TO DO: Please pull out, word for word, the lines from the start of the records through the line containing "text_box Dandified YUM", with both ends included.

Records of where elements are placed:
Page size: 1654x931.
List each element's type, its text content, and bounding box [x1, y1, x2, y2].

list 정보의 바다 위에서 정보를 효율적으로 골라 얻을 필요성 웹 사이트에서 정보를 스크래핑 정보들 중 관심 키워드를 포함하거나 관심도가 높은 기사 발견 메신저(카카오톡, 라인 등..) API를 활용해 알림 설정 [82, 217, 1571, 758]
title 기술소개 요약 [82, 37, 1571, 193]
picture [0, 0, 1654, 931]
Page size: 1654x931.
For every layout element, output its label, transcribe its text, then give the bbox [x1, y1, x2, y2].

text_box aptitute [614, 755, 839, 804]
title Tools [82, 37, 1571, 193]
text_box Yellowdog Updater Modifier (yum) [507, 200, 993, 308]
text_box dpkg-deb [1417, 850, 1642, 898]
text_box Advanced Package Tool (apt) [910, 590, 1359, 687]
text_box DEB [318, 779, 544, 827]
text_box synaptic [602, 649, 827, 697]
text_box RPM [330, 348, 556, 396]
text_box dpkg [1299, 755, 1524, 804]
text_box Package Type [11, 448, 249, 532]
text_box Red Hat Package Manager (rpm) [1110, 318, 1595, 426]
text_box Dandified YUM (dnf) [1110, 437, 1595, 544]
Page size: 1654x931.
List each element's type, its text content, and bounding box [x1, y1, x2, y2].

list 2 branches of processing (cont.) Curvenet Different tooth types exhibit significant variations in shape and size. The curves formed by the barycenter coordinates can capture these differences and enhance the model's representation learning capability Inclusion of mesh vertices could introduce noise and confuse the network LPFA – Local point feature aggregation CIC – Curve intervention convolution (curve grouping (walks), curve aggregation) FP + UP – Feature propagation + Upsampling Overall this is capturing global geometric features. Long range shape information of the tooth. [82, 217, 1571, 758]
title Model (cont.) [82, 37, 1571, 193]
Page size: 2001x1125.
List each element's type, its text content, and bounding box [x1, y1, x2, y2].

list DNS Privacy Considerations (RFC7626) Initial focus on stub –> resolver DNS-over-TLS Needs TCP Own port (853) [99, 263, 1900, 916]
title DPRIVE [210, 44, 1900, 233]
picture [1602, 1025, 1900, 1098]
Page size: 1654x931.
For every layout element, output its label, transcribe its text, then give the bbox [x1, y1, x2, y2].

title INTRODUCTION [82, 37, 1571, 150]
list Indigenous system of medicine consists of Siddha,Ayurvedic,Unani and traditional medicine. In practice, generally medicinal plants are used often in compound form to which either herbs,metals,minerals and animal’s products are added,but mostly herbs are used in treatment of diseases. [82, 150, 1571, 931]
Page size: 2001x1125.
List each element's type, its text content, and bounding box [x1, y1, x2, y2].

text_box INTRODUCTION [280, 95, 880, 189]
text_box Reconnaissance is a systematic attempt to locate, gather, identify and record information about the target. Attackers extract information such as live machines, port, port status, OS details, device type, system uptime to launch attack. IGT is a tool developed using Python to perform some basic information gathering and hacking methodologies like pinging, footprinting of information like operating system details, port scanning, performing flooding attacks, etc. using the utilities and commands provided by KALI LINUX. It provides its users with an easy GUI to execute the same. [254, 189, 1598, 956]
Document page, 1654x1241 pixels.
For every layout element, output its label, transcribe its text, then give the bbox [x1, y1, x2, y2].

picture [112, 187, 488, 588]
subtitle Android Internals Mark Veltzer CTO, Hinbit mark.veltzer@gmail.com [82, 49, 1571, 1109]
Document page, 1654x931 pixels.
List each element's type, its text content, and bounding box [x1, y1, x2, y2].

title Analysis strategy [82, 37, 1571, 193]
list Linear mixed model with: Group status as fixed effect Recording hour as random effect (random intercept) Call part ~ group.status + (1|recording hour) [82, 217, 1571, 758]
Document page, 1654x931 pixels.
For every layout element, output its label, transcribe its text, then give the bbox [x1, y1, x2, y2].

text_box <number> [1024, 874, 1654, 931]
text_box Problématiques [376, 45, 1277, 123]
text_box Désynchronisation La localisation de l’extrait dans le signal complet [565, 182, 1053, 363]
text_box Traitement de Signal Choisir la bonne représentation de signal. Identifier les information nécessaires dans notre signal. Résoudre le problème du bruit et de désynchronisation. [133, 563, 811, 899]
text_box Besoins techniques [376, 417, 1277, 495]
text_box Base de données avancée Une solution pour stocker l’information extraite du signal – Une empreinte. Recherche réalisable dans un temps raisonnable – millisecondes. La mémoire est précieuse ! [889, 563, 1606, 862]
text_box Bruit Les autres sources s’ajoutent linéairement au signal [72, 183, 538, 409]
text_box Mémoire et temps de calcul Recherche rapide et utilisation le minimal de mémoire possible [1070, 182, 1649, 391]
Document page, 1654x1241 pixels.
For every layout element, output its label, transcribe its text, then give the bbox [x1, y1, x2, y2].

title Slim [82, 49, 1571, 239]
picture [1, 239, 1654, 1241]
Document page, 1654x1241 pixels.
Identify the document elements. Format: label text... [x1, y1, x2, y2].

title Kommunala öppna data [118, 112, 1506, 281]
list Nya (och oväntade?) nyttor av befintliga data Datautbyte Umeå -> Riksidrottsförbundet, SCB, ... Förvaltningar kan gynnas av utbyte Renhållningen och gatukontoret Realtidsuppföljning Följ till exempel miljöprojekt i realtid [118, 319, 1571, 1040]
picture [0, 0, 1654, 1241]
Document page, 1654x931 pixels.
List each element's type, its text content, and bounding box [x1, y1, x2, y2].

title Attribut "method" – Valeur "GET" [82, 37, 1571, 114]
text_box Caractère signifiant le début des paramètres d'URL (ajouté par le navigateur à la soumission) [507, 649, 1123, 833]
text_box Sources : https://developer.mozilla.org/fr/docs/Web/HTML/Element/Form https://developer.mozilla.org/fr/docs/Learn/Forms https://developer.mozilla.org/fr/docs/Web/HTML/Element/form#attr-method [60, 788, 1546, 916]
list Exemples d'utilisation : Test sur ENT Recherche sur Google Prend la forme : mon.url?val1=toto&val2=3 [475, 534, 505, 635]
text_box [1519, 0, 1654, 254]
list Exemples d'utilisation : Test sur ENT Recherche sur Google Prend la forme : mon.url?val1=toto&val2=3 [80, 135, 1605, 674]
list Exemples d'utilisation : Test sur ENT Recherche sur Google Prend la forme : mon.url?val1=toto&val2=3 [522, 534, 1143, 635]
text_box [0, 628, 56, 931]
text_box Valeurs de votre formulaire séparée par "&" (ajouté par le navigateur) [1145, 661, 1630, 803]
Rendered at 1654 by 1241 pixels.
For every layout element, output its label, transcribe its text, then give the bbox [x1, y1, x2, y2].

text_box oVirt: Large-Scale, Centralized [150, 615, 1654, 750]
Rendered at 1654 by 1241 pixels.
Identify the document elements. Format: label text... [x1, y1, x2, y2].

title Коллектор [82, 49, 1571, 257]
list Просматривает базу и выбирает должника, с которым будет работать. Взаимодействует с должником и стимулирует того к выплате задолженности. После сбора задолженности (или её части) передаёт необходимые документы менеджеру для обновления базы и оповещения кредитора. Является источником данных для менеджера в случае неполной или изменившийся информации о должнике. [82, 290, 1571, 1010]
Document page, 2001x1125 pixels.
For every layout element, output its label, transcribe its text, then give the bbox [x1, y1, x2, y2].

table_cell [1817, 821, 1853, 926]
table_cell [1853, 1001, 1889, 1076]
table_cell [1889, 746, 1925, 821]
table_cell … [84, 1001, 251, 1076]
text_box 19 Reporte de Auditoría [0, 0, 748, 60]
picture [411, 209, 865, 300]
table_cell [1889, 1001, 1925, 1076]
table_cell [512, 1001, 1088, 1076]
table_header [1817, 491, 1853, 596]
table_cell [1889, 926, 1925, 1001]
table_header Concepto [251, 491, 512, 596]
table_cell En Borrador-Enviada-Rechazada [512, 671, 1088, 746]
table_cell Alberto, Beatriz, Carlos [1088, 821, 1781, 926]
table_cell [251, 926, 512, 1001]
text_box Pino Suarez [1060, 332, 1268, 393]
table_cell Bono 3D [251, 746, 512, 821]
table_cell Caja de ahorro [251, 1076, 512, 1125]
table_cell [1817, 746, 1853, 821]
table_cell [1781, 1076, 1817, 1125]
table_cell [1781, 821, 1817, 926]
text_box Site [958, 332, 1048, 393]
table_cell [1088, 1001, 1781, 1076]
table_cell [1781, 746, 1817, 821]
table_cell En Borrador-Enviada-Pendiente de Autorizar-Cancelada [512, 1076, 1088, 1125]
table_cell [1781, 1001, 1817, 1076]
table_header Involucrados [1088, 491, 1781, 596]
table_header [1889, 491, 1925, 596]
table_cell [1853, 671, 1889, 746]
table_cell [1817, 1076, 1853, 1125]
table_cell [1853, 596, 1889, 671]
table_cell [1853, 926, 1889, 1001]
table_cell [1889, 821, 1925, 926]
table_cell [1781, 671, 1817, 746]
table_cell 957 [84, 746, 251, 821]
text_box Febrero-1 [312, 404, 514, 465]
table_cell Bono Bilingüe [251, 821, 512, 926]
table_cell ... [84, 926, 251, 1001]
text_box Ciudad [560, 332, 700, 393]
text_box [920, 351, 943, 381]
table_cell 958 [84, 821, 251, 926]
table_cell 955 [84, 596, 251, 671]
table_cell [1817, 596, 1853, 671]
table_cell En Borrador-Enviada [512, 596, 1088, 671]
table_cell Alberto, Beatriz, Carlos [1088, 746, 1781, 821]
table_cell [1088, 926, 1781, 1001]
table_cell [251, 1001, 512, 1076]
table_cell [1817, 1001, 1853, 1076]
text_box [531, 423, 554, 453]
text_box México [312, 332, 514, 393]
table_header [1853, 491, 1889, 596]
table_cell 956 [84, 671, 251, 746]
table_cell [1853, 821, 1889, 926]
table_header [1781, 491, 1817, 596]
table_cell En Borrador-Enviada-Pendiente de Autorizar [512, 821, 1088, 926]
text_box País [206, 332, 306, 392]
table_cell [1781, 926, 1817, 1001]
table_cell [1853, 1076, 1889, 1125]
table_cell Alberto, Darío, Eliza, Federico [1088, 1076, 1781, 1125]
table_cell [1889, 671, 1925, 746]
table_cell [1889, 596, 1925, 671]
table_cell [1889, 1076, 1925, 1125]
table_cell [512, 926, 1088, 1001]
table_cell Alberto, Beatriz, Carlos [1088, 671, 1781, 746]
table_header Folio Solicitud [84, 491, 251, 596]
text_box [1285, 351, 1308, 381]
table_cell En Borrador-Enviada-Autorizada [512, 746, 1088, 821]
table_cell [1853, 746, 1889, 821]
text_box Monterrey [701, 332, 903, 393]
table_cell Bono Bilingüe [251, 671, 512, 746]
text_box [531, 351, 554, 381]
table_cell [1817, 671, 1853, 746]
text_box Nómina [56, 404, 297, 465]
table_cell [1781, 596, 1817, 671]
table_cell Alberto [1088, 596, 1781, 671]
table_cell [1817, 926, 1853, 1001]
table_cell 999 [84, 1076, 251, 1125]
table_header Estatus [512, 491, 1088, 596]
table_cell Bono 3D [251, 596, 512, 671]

RESULT BELOW:
Page size: 1654x931.
List each element's type, its text content, and bounding box [x1, y1, x2, y2].

list 정보의 바다 위에서 정보를 효율적으로 골라 얻을 필요성 웹 사이트에서 정보를 스크래핑 정보들 중 관심 키워드를 포함하거나 관심도가 높은 기사 발견 메신저(카카오톡, 라인 등..) API를 활용해 알림 설정 [82, 217, 1571, 758]
title 기술소개 요약 [82, 37, 1571, 193]
picture [0, 0, 1654, 931]
Page size: 1654x931.
For every layout element, output its label, transcribe its text, then give the bbox [x1, y1, x2, y2].

text_box aptitute [614, 755, 839, 804]
title Tools [82, 37, 1571, 193]
text_box Yellowdog Updater Modifier (yum) [507, 200, 993, 308]
text_box dpkg-deb [1417, 850, 1642, 898]
text_box Advanced Package Tool (apt) [910, 590, 1359, 687]
text_box DEB [318, 779, 544, 827]
text_box synaptic [602, 649, 827, 697]
text_box RPM [330, 348, 556, 396]
text_box dpkg [1299, 755, 1524, 804]
text_box Package Type [11, 448, 249, 532]
text_box Red Hat Package Manager (rpm) [1110, 318, 1595, 426]
text_box Dandified YUM (dnf) [1110, 437, 1595, 544]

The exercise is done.